Comment 8 Don Zickus 2016-05-26 16:36:52 UTC
Hi,

Please test the following rpms to see if your issue has been resolved.  This is a rebase due to the large request of other features.  If this rebase causes issues with your usage, please let us know so we can futher evaluate how we want to distribute requested features by other customers.  The API should be backwards compatible if you have applications linking to the current hwloc-libs.

http://people.redhat.com/dzickus/rhel7/.hwloc_8d5e1809e13/

Cheers,
Don

Comment 9 Orion Poplawski 2016-06-27 15:16:37 UTC
Sorry for the delay.  Looks good to me.

Comment 11 Dimitry Andric 2016-08-16 11:23:50 UTC
Created attachment 1191220 [details]
Minimal patch to fix hwloc 1.7 segfault

FWIW, I have been using this minimized patch to fix the segfaults in hwloc.  This was easier for me deploy, and it has minimal impact, as far as I could determine.

Comment 12 Mike Gahagan 2016-09-14 18:11:46 UTC
Confirmed hwloc-1.11.2-1.el7 has fixed this issue.

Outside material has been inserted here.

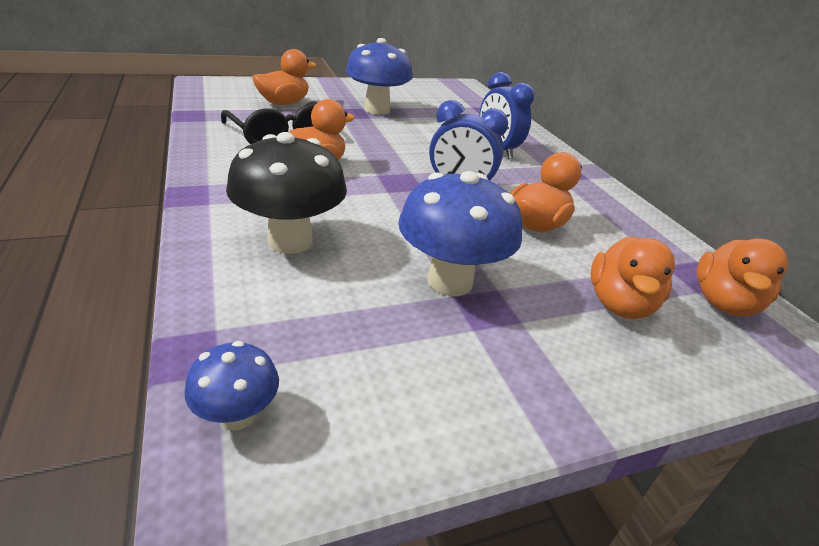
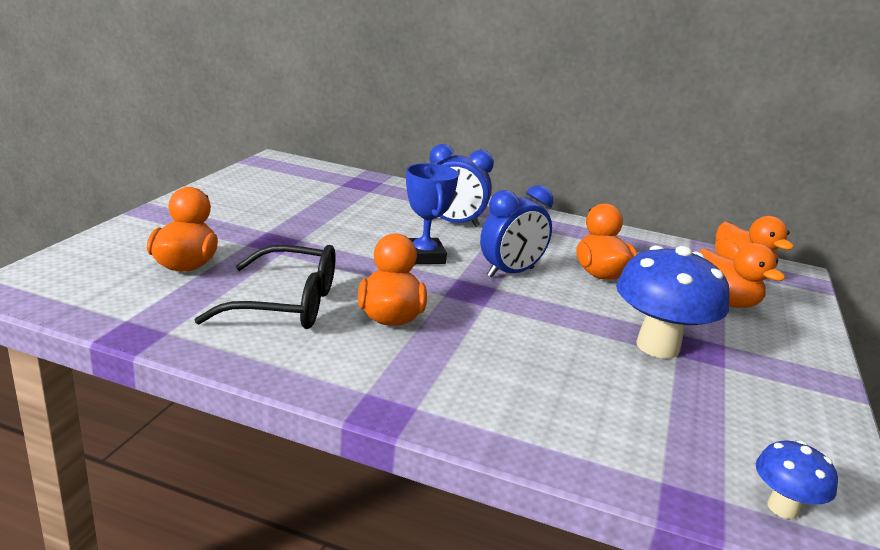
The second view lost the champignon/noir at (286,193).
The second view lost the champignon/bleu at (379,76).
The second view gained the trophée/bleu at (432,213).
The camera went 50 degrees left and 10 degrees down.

Comment 14 errata-xmlrpc 2016-11-04 08:12:10 UTC
Since the problem described in this bug report should be
resolved in a recent advisory, it has been closed with a
resolution of ERRATA.

For information on the advisory, and where to find the updated
files, follow the link below.

If the solution does not work for you, open a new bug report.

https://rhn.redhat.com/errata/RHEA-2016-2535.html